- Work instructions
Word for word, set down the entries that follow.

(Stored items)
*** Begin section ***

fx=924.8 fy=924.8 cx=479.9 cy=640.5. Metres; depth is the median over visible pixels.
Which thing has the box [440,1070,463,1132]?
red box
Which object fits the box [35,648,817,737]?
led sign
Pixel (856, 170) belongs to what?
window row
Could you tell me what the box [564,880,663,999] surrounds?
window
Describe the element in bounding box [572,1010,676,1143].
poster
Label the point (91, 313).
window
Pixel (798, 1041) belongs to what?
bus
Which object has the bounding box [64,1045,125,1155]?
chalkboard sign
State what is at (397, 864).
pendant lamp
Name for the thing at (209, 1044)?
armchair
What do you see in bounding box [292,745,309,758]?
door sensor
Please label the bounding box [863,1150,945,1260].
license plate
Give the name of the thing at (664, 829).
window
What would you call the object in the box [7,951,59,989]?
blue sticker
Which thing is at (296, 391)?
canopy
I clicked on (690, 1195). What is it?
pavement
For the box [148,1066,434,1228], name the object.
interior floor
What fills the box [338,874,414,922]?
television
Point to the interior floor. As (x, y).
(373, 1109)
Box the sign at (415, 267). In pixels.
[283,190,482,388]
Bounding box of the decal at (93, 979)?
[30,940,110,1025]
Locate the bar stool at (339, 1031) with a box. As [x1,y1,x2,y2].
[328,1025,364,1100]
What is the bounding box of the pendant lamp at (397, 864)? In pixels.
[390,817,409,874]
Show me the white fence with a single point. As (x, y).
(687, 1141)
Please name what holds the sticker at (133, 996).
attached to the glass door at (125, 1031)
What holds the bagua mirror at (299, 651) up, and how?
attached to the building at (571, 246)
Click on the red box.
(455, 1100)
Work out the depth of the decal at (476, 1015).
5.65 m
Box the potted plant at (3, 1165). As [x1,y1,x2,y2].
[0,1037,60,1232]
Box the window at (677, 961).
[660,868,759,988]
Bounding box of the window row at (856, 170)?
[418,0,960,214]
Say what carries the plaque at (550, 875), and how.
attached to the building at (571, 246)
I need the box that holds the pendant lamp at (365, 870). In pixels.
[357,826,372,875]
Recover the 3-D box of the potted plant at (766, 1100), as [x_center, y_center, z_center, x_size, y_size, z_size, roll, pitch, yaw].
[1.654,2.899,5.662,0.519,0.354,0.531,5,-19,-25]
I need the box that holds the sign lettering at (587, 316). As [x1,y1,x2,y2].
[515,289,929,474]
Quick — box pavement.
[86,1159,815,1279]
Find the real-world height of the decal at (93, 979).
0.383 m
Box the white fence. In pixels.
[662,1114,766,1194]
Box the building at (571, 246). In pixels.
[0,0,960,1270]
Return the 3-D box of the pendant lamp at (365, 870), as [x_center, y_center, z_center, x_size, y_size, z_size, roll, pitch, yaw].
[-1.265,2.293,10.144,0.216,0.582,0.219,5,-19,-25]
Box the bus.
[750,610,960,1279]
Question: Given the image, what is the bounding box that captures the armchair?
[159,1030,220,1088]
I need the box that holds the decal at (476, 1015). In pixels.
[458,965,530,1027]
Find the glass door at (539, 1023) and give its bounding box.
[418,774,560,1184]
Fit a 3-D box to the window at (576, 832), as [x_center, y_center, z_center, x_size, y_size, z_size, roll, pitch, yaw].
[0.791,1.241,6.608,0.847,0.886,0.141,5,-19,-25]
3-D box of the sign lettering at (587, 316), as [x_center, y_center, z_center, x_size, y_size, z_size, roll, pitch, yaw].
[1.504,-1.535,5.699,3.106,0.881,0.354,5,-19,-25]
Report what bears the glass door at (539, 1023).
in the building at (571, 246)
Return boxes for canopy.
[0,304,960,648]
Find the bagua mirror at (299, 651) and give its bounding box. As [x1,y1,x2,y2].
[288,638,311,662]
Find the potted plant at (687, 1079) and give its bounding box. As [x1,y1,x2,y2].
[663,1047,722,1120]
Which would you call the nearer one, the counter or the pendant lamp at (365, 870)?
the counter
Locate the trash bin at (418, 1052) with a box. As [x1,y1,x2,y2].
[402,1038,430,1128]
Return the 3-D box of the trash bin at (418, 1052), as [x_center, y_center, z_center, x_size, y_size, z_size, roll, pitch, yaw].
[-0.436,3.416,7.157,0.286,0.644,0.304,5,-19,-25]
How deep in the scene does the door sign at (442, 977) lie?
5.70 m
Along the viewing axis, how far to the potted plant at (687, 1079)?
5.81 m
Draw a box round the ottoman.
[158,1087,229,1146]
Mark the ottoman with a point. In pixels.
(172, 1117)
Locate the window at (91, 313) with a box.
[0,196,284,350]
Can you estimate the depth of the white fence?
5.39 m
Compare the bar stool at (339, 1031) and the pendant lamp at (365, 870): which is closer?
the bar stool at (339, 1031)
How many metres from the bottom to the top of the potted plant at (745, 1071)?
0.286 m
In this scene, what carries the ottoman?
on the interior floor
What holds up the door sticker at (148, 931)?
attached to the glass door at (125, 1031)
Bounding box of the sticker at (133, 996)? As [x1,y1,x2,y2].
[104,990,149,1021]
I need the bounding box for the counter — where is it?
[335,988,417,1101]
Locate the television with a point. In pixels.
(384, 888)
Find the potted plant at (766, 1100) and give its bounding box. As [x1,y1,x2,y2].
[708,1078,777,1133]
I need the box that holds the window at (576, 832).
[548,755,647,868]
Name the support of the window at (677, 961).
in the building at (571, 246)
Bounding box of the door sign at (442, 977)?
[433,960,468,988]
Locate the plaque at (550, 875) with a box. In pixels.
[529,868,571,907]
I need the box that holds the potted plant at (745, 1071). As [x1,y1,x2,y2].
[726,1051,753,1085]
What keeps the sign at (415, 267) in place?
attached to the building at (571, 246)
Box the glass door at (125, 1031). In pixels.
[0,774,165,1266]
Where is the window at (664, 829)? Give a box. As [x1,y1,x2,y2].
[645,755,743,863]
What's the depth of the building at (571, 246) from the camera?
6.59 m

*** End section ***

- Written answer
fx=924.8 fy=924.8 cx=479.9 cy=640.5. Metres; depth is the median over visible pixels.
Which thing has the box [440,1070,463,1132]?
red box
Which object fits the box [35,648,817,737]?
led sign
Pixel (856, 170) belongs to what?
window row
Could you tell me what the box [564,880,663,999] surrounds?
window
Describe the element in bounding box [572,1010,676,1143].
poster
Label the point (91, 313).
window
Pixel (798, 1041) belongs to what?
bus
Which object has the bounding box [64,1045,125,1155]?
chalkboard sign
State what is at (397, 864).
pendant lamp
Name for the thing at (209, 1044)?
armchair
What do you see in bounding box [292,745,309,758]?
door sensor
Please label the bounding box [863,1150,945,1260].
license plate
Give the name of the thing at (664, 829).
window
What would you call the object in the box [7,951,59,989]?
blue sticker
Which thing is at (296, 391)?
canopy
I clicked on (690, 1195). What is it?
pavement
For the box [148,1066,434,1228], name the object.
interior floor
What fills the box [338,874,414,922]?
television
Point to the interior floor. As (x, y).
(373, 1109)
Box the sign at (415, 267). In pixels.
[283,190,482,388]
Bounding box of the decal at (93, 979)?
[30,940,110,1025]
Locate the bar stool at (339, 1031) with a box. As [x1,y1,x2,y2].
[328,1025,364,1100]
What is the bounding box of the pendant lamp at (397, 864)? In pixels.
[390,817,409,874]
Show me the white fence with a single point. As (x, y).
(687, 1141)
Please name what holds the sticker at (133, 996).
attached to the glass door at (125, 1031)
What holds the bagua mirror at (299, 651) up, and how?
attached to the building at (571, 246)
Click on the red box.
(455, 1100)
Work out the depth of the decal at (476, 1015).
5.65 m
Box the potted plant at (3, 1165). As [x1,y1,x2,y2].
[0,1037,60,1232]
Box the window at (677, 961).
[660,868,759,988]
Bounding box of the window row at (856, 170)?
[418,0,960,214]
Say what carries the plaque at (550, 875), and how.
attached to the building at (571, 246)
I need the box that holds the pendant lamp at (365, 870). In pixels.
[357,826,372,875]
Recover the 3-D box of the potted plant at (766, 1100), as [x_center, y_center, z_center, x_size, y_size, z_size, roll, pitch, yaw].
[1.654,2.899,5.662,0.519,0.354,0.531,5,-19,-25]
I need the box that holds the sign lettering at (587, 316). As [x1,y1,x2,y2].
[515,289,929,474]
Quick — box pavement.
[86,1159,815,1279]
Find the real-world height of the decal at (93, 979).
0.383 m
Box the white fence. In pixels.
[662,1114,766,1194]
Box the building at (571, 246). In pixels.
[0,0,960,1270]
Return the 3-D box of the pendant lamp at (365, 870), as [x_center, y_center, z_center, x_size, y_size, z_size, roll, pitch, yaw].
[-1.265,2.293,10.144,0.216,0.582,0.219,5,-19,-25]
Box the bus.
[750,610,960,1279]
Question: Given the image, what is the bounding box that captures the armchair?
[159,1030,220,1088]
I need the box that holds the decal at (476, 1015). In pixels.
[458,965,530,1027]
Find the glass door at (539, 1023) and give its bounding box.
[418,774,560,1184]
Fit a 3-D box to the window at (576, 832), as [x_center, y_center, z_center, x_size, y_size, z_size, roll, pitch, yaw].
[0.791,1.241,6.608,0.847,0.886,0.141,5,-19,-25]
3-D box of the sign lettering at (587, 316), as [x_center, y_center, z_center, x_size, y_size, z_size, roll, pitch, yaw].
[1.504,-1.535,5.699,3.106,0.881,0.354,5,-19,-25]
Report what bears the glass door at (539, 1023).
in the building at (571, 246)
Return boxes for canopy.
[0,304,960,648]
Find the bagua mirror at (299, 651) and give its bounding box. As [x1,y1,x2,y2].
[288,638,311,662]
Find the potted plant at (687, 1079) and give its bounding box. As [x1,y1,x2,y2].
[663,1047,722,1120]
Which would you call the nearer one, the counter or the pendant lamp at (365, 870)?
the counter
Locate the trash bin at (418, 1052) with a box. As [x1,y1,x2,y2].
[402,1038,430,1128]
Return the 3-D box of the trash bin at (418, 1052), as [x_center, y_center, z_center, x_size, y_size, z_size, roll, pitch, yaw].
[-0.436,3.416,7.157,0.286,0.644,0.304,5,-19,-25]
How deep in the scene does the door sign at (442, 977) lie?
5.70 m
Along the viewing axis, how far to the potted plant at (687, 1079)?
5.81 m
Draw a box round the ottoman.
[158,1087,229,1146]
Mark the ottoman with a point. In pixels.
(172, 1117)
Locate the window at (91, 313) with a box.
[0,196,284,350]
Can you estimate the depth of the white fence?
5.39 m
Compare the bar stool at (339, 1031) and the pendant lamp at (365, 870): which is closer?
the bar stool at (339, 1031)
How many metres from the bottom to the top of the potted plant at (745, 1071)?
0.286 m
In this scene, what carries the ottoman?
on the interior floor
What holds up the door sticker at (148, 931)?
attached to the glass door at (125, 1031)
Bounding box of the sticker at (133, 996)? As [x1,y1,x2,y2].
[104,990,149,1021]
I need the bounding box for the counter — where is it?
[335,988,417,1101]
Locate the television with a point. In pixels.
(384, 888)
Find the potted plant at (766, 1100) and give its bounding box. As [x1,y1,x2,y2].
[708,1078,777,1133]
I need the box that holds the window at (576, 832).
[548,755,647,868]
Name the support of the window at (677, 961).
in the building at (571, 246)
Bounding box of the door sign at (442, 977)?
[433,960,468,988]
Locate the plaque at (550, 875) with a box. In pixels.
[529,868,571,907]
I need the box that holds the potted plant at (745, 1071). As [x1,y1,x2,y2].
[726,1051,753,1085]
What keeps the sign at (415, 267) in place?
attached to the building at (571, 246)
Box the glass door at (125, 1031). In pixels.
[0,774,165,1266]
Where is the window at (664, 829)? Give a box. As [x1,y1,x2,y2].
[645,755,743,863]
What's the depth of the building at (571, 246) from the camera?
6.59 m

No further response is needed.